┌────────
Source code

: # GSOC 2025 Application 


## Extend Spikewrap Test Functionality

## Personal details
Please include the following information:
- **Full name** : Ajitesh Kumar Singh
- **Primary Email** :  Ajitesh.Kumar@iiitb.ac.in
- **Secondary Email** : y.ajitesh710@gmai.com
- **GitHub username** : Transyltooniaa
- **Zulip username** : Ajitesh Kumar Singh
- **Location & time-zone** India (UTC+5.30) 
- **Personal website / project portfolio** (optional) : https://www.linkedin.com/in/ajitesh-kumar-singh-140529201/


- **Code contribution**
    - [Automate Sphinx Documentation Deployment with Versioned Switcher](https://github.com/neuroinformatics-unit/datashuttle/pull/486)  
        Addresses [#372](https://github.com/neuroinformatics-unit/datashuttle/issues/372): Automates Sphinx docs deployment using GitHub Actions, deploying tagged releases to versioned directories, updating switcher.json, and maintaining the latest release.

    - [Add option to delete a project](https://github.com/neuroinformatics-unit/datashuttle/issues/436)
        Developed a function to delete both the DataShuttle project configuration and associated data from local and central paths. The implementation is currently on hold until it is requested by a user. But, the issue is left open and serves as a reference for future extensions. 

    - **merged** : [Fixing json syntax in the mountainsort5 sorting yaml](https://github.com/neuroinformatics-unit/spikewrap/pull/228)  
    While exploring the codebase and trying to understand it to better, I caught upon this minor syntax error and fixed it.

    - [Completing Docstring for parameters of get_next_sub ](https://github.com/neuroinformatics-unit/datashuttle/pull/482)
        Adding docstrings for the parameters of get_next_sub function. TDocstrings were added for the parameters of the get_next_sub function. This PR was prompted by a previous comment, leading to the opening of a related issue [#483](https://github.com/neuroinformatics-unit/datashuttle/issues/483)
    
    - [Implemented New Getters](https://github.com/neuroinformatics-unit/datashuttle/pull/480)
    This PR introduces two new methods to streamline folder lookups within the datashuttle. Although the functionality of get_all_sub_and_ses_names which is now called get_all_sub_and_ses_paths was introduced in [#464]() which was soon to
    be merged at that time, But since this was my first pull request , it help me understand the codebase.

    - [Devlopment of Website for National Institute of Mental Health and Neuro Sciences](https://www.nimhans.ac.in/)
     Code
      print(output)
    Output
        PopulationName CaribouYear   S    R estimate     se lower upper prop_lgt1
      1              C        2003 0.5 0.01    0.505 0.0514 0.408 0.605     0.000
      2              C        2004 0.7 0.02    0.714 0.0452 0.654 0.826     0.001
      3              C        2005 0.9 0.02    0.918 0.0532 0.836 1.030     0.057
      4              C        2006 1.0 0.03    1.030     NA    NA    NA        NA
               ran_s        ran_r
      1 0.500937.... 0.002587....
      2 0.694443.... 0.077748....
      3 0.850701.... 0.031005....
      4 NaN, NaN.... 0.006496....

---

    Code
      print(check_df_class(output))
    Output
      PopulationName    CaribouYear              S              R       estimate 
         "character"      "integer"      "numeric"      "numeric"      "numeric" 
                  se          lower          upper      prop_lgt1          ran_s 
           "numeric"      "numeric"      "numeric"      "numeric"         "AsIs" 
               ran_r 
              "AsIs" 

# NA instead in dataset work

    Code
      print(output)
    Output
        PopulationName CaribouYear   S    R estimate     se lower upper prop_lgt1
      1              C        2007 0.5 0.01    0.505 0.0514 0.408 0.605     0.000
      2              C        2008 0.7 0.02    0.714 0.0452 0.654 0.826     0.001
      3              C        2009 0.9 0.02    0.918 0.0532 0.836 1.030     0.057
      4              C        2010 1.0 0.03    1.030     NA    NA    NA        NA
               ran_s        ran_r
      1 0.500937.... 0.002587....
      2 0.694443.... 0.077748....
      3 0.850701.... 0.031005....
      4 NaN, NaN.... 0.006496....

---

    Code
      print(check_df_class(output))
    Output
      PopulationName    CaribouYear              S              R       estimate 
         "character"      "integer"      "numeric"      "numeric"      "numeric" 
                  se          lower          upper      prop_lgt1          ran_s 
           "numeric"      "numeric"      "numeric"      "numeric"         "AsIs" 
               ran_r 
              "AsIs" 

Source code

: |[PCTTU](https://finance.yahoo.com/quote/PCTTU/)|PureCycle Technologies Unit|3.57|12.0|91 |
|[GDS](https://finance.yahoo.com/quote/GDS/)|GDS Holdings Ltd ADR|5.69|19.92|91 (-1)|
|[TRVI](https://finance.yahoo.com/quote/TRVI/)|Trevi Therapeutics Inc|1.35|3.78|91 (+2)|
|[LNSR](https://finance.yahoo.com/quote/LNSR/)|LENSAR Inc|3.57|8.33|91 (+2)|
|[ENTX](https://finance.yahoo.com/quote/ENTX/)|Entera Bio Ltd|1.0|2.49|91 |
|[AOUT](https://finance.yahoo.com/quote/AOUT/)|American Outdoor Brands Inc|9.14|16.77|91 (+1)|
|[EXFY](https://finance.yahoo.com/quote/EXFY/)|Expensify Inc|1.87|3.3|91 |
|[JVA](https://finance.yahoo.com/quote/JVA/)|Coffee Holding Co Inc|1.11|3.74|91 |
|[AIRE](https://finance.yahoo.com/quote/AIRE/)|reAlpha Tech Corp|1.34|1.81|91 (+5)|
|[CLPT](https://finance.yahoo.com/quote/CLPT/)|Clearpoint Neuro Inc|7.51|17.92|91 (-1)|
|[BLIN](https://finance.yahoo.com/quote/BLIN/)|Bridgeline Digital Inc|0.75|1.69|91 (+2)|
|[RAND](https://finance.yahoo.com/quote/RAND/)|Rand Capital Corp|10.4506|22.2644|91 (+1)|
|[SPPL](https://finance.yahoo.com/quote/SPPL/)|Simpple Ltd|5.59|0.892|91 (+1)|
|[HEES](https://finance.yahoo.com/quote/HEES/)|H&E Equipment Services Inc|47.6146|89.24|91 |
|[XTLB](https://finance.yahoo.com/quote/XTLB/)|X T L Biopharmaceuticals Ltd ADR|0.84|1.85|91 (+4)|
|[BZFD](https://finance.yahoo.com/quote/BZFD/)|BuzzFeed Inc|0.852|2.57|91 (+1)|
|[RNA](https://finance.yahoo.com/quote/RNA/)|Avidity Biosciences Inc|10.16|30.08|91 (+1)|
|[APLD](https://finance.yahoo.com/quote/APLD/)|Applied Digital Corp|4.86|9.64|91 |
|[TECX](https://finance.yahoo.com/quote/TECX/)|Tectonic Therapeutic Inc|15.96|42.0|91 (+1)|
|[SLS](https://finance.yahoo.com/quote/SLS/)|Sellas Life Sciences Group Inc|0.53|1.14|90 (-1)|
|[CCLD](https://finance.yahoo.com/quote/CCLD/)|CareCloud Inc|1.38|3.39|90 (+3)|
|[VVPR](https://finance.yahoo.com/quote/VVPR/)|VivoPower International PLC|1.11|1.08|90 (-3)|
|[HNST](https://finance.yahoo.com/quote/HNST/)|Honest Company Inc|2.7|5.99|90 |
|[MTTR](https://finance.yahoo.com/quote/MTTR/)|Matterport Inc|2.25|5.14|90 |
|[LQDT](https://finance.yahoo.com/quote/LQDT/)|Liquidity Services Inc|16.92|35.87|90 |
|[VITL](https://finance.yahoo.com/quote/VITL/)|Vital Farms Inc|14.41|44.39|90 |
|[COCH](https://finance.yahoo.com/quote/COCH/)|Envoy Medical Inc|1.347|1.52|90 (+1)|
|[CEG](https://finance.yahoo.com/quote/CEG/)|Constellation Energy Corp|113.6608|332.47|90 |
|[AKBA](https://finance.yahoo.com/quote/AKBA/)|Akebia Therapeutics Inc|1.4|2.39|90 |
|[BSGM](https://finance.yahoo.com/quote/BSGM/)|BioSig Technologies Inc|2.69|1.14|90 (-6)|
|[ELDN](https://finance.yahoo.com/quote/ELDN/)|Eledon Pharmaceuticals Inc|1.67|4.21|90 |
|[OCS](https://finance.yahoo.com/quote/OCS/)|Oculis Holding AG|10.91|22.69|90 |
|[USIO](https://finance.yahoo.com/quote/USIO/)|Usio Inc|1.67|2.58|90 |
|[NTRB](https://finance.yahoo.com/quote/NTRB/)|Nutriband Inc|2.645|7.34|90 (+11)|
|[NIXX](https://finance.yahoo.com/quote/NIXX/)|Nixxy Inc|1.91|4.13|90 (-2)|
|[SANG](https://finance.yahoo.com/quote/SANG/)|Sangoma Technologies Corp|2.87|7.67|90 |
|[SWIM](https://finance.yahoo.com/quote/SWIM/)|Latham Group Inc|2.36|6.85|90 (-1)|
└────────
Across all lines of the data above, count those that contain the word "delete", giving the number without further comment.

◆ **Task response**
2